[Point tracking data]
'''
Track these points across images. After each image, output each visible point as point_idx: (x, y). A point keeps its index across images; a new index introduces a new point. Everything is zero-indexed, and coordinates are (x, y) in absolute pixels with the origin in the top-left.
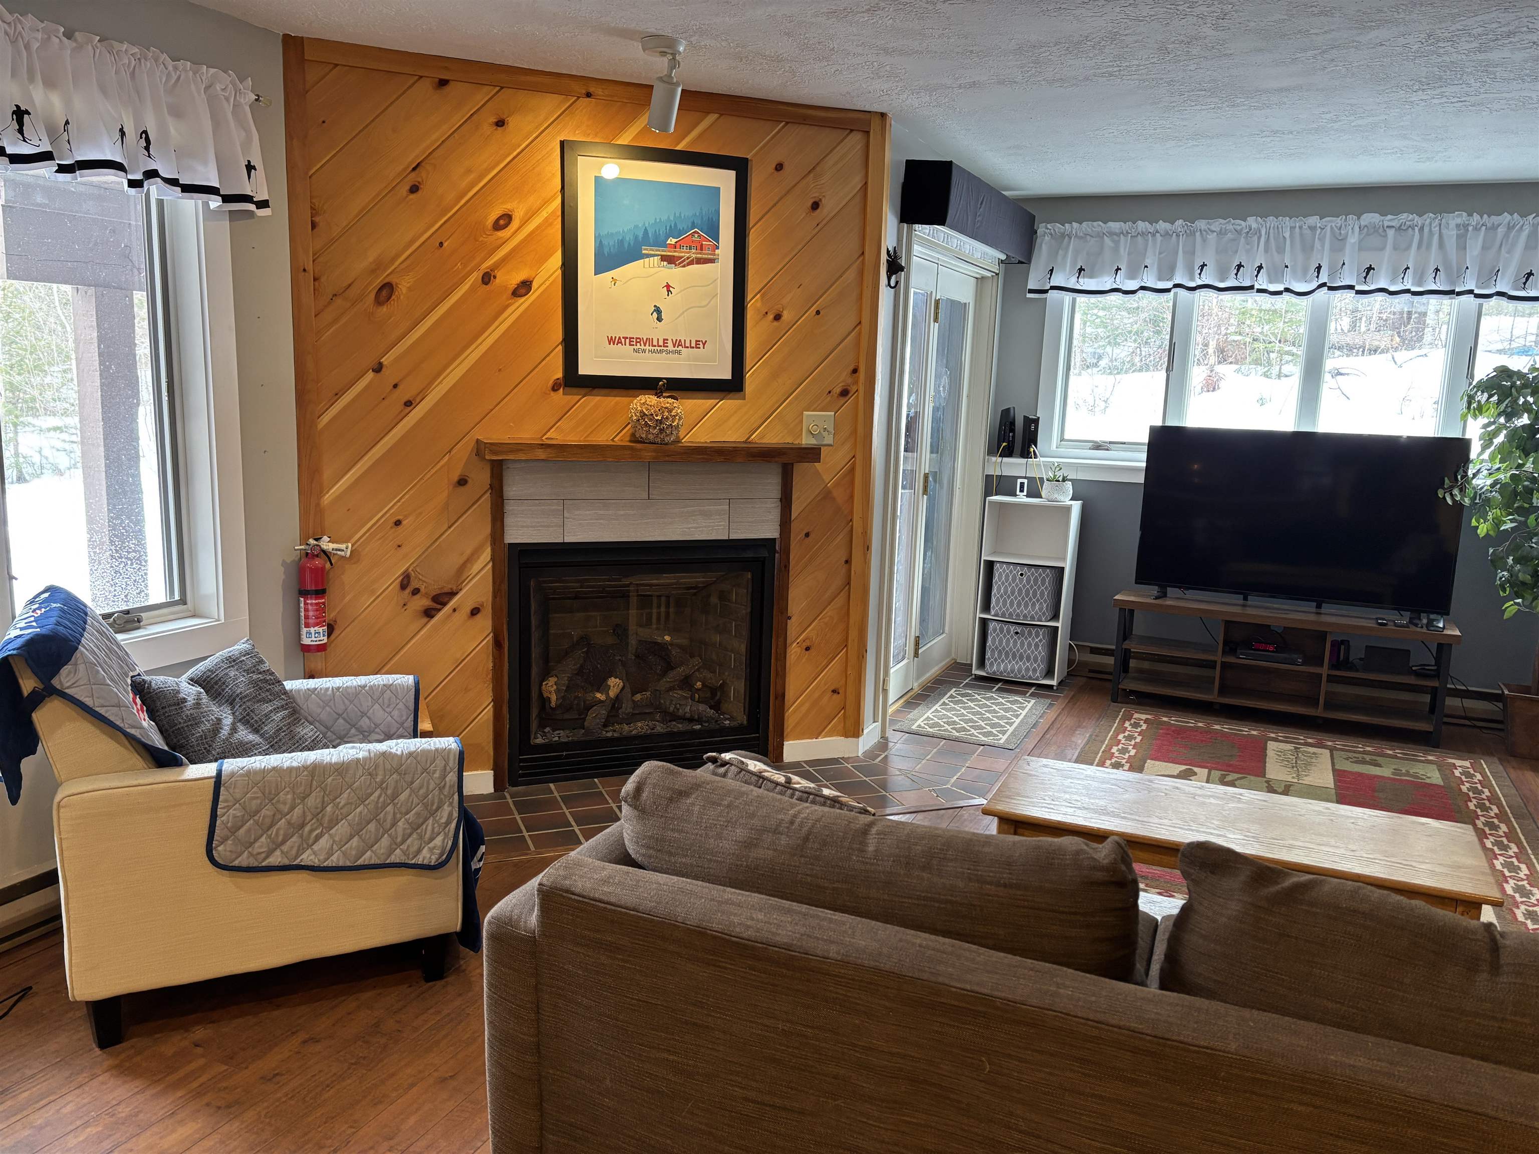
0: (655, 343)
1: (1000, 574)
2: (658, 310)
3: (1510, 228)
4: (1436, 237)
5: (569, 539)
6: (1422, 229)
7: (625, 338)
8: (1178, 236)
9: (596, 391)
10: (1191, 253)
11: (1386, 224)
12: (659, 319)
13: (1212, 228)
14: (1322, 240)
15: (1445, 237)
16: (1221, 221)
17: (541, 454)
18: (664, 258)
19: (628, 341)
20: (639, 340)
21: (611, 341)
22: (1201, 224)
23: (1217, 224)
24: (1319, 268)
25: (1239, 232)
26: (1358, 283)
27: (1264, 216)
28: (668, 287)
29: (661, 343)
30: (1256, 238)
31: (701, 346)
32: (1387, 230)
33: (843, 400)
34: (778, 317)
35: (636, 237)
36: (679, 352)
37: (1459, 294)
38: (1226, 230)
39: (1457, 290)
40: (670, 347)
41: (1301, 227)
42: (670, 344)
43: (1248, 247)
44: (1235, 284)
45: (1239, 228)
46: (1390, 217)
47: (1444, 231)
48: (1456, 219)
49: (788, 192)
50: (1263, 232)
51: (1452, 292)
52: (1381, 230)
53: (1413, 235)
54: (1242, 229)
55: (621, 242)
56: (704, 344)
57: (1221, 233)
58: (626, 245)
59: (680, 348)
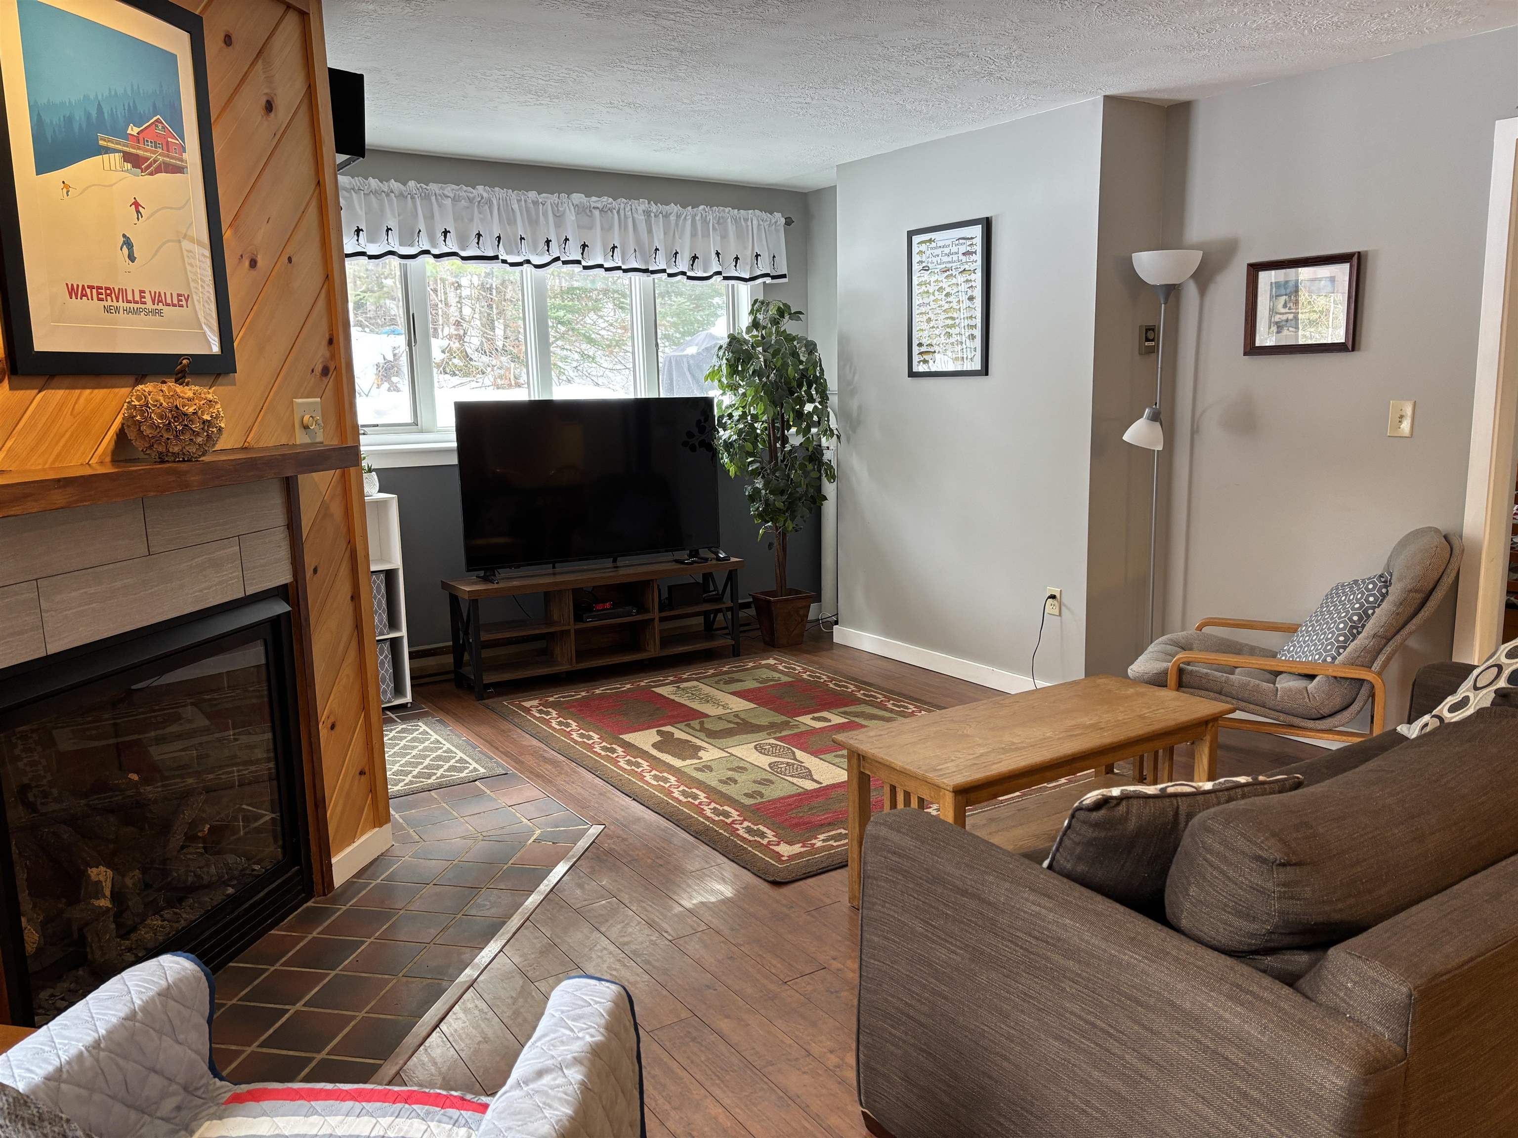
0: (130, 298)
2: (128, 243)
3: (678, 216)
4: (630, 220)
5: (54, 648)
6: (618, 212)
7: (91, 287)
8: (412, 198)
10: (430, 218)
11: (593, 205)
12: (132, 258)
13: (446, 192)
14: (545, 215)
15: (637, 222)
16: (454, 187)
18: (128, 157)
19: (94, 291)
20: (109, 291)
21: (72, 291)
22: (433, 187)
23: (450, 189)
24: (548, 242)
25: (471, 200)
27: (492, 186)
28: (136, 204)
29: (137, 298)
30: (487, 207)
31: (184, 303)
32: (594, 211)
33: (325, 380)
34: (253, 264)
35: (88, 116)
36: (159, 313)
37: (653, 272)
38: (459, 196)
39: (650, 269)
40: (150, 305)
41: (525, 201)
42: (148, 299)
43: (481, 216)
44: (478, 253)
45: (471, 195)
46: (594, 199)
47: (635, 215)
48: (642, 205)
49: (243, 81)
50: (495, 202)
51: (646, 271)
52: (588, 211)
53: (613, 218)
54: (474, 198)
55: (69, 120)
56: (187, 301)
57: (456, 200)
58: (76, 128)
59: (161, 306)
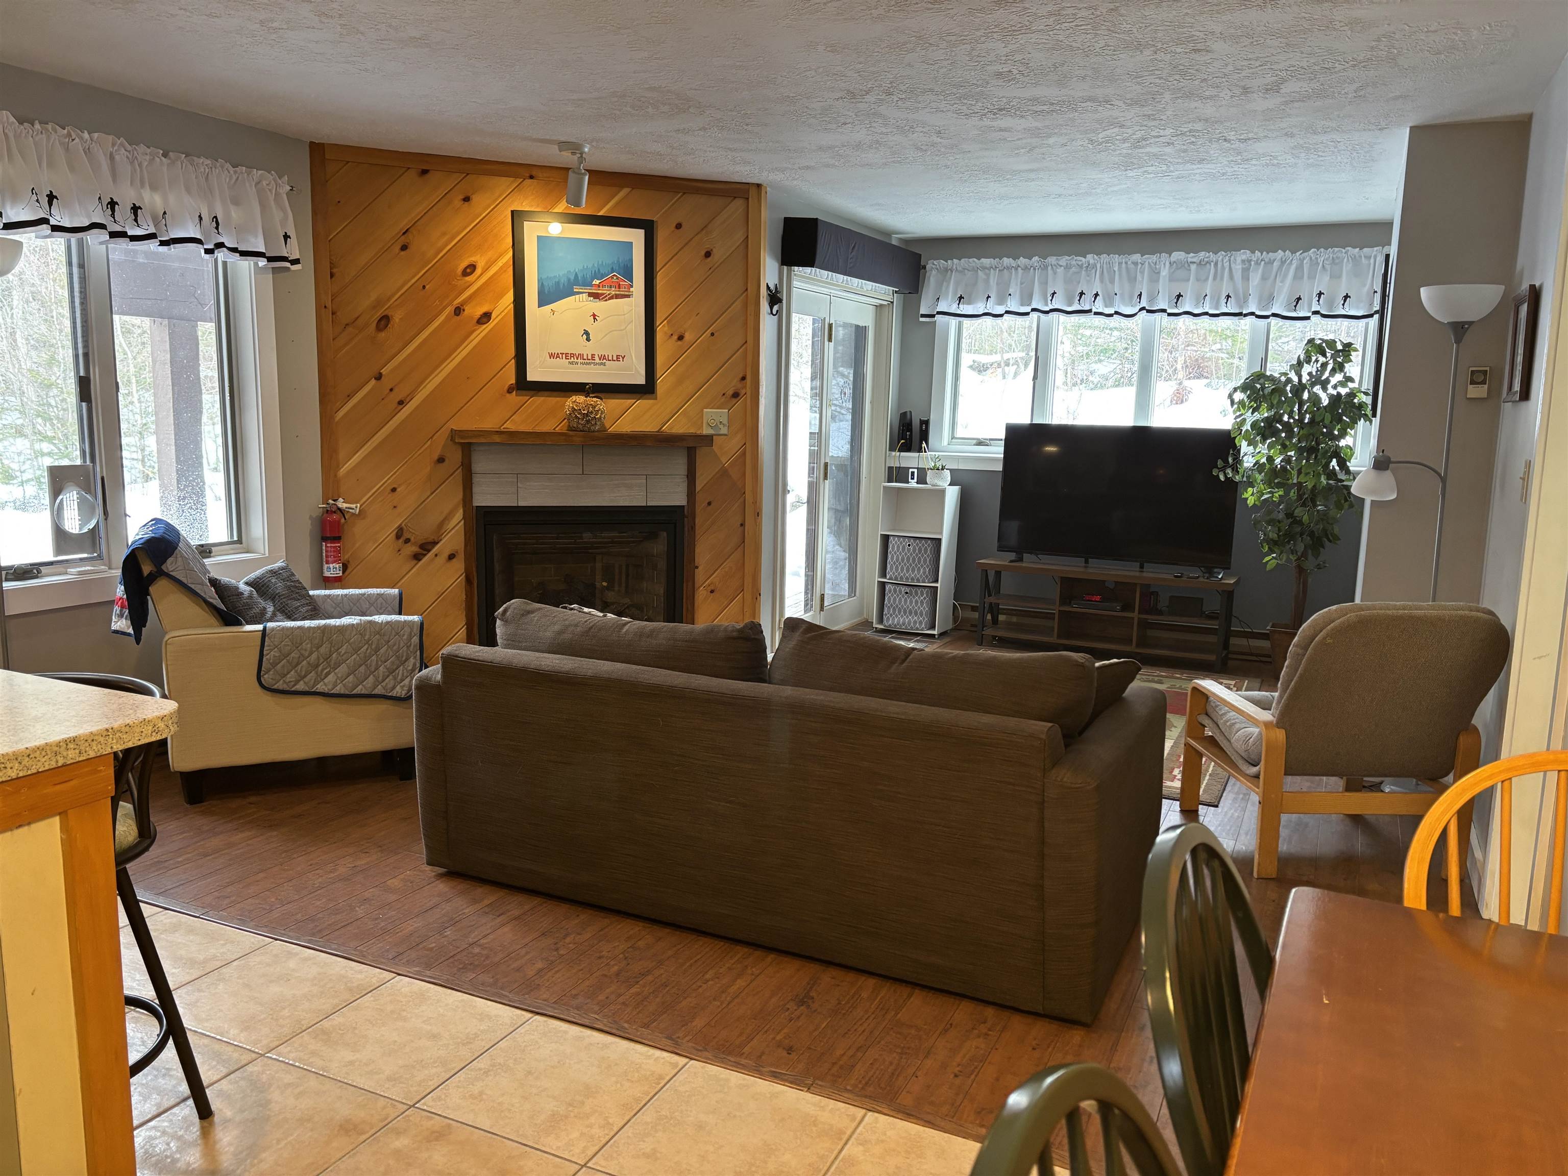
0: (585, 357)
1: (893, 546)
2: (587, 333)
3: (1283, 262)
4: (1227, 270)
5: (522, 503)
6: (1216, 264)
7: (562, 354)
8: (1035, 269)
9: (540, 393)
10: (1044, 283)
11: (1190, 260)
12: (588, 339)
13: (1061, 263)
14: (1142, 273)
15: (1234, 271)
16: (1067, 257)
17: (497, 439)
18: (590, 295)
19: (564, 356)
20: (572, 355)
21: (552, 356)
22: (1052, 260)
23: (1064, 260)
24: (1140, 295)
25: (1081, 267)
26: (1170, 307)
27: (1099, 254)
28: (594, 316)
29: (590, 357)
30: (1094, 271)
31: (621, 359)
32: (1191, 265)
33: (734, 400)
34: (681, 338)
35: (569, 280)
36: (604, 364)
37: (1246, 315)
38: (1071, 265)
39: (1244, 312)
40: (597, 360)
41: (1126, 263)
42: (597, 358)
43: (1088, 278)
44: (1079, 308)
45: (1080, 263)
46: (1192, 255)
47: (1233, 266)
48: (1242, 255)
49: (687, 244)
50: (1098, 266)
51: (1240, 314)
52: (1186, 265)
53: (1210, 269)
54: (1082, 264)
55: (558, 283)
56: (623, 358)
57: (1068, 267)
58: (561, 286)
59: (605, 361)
'''
- The problem:
Copy the lines of the data above exactly as written, beginning with the line containing "33: (843, 400)" and ending with the line containing "58: (626, 245)", and leave out all other lines.

- Solution for this exercise:
33: (843, 400)
34: (778, 317)
35: (636, 237)
36: (679, 352)
37: (1459, 294)
38: (1226, 230)
39: (1457, 290)
40: (670, 347)
41: (1301, 227)
42: (670, 344)
43: (1248, 247)
44: (1235, 284)
45: (1239, 228)
46: (1390, 217)
47: (1444, 231)
48: (1456, 219)
49: (788, 192)
50: (1263, 232)
51: (1452, 292)
52: (1381, 230)
53: (1413, 235)
54: (1242, 229)
55: (621, 242)
56: (704, 344)
57: (1221, 233)
58: (626, 245)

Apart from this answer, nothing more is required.